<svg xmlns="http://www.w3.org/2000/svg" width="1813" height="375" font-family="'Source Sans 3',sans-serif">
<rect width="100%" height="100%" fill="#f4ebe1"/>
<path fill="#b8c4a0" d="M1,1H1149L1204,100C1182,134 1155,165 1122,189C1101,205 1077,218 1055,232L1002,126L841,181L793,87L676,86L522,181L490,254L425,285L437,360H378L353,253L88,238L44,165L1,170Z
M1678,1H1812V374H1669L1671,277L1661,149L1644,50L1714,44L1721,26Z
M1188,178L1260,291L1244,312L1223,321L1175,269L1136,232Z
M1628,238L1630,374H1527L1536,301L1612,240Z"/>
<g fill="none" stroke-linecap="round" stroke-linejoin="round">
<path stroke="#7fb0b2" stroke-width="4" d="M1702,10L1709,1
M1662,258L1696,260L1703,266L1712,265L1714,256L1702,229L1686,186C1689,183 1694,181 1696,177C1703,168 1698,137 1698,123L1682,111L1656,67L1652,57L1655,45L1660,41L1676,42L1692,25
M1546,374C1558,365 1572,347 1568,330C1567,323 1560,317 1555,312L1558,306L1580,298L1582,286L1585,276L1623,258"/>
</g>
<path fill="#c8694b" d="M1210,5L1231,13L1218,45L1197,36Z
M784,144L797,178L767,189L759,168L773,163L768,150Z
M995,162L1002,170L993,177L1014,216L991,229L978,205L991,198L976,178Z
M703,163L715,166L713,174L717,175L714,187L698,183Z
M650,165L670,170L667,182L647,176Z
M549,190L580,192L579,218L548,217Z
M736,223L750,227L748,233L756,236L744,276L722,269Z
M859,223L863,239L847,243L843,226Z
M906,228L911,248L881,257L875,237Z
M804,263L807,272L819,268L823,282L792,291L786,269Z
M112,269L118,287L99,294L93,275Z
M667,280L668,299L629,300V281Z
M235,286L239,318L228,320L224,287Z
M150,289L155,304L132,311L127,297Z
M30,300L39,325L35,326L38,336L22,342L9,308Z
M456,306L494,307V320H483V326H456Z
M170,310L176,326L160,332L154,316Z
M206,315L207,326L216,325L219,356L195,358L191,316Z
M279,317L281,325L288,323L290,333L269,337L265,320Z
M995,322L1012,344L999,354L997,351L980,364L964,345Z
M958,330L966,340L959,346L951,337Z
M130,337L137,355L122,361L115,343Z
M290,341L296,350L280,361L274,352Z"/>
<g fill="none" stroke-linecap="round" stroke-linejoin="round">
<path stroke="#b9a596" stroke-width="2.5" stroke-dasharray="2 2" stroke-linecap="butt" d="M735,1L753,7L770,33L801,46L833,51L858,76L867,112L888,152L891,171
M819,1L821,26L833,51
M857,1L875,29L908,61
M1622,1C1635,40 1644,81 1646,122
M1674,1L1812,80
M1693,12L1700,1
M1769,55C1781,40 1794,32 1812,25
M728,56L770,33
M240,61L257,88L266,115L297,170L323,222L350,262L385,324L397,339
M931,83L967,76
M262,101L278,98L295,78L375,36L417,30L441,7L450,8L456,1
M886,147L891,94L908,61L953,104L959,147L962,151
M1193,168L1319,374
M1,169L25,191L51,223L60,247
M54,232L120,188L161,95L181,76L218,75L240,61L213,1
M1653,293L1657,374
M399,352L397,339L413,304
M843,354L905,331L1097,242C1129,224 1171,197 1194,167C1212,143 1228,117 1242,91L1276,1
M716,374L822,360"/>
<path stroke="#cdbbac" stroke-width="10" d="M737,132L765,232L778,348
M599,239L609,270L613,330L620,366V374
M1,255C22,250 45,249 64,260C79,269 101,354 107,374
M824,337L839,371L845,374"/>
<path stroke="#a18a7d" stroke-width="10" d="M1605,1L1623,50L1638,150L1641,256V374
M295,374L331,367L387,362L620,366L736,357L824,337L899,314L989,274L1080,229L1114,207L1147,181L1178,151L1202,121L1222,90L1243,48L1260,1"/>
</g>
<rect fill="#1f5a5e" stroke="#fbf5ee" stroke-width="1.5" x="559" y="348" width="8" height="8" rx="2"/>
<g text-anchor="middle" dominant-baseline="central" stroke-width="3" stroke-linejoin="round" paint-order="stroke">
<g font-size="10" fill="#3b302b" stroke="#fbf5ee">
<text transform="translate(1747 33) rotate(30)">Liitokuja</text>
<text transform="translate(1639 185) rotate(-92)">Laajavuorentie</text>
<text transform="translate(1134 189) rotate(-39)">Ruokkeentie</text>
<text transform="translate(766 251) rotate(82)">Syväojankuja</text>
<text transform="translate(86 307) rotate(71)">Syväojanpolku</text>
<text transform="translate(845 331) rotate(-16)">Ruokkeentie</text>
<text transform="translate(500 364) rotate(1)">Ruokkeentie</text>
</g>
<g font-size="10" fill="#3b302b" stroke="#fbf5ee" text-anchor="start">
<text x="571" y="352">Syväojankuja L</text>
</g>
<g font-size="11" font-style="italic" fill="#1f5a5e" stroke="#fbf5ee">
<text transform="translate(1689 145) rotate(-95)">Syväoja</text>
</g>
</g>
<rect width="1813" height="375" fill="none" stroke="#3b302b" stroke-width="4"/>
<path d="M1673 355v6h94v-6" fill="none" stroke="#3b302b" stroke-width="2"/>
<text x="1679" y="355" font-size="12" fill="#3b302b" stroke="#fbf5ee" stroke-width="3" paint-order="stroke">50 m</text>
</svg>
————————
After locating the line with "M456,306L494,307V320H483V326H456Z" above, return that line and every later line through the one with "M1693,12L1700,1", word for word and with nothing else.

- _Written response_:
M456,306L494,307V320H483V326H456Z
M170,310L176,326L160,332L154,316Z
M206,315L207,326L216,325L219,356L195,358L191,316Z
M279,317L281,325L288,323L290,333L269,337L265,320Z
M995,322L1012,344L999,354L997,351L980,364L964,345Z
M958,330L966,340L959,346L951,337Z
M130,337L137,355L122,361L115,343Z
M290,341L296,350L280,361L274,352Z"/>
<g fill="none" stroke-linecap="round" stroke-linejoin="round">
<path stroke="#b9a596" stroke-width="2.5" stroke-dasharray="2 2" stroke-linecap="butt" d="M735,1L753,7L770,33L801,46L833,51L858,76L867,112L888,152L891,171
M819,1L821,26L833,51
M857,1L875,29L908,61
M1622,1C1635,40 1644,81 1646,122
M1674,1L1812,80
M1693,12L1700,1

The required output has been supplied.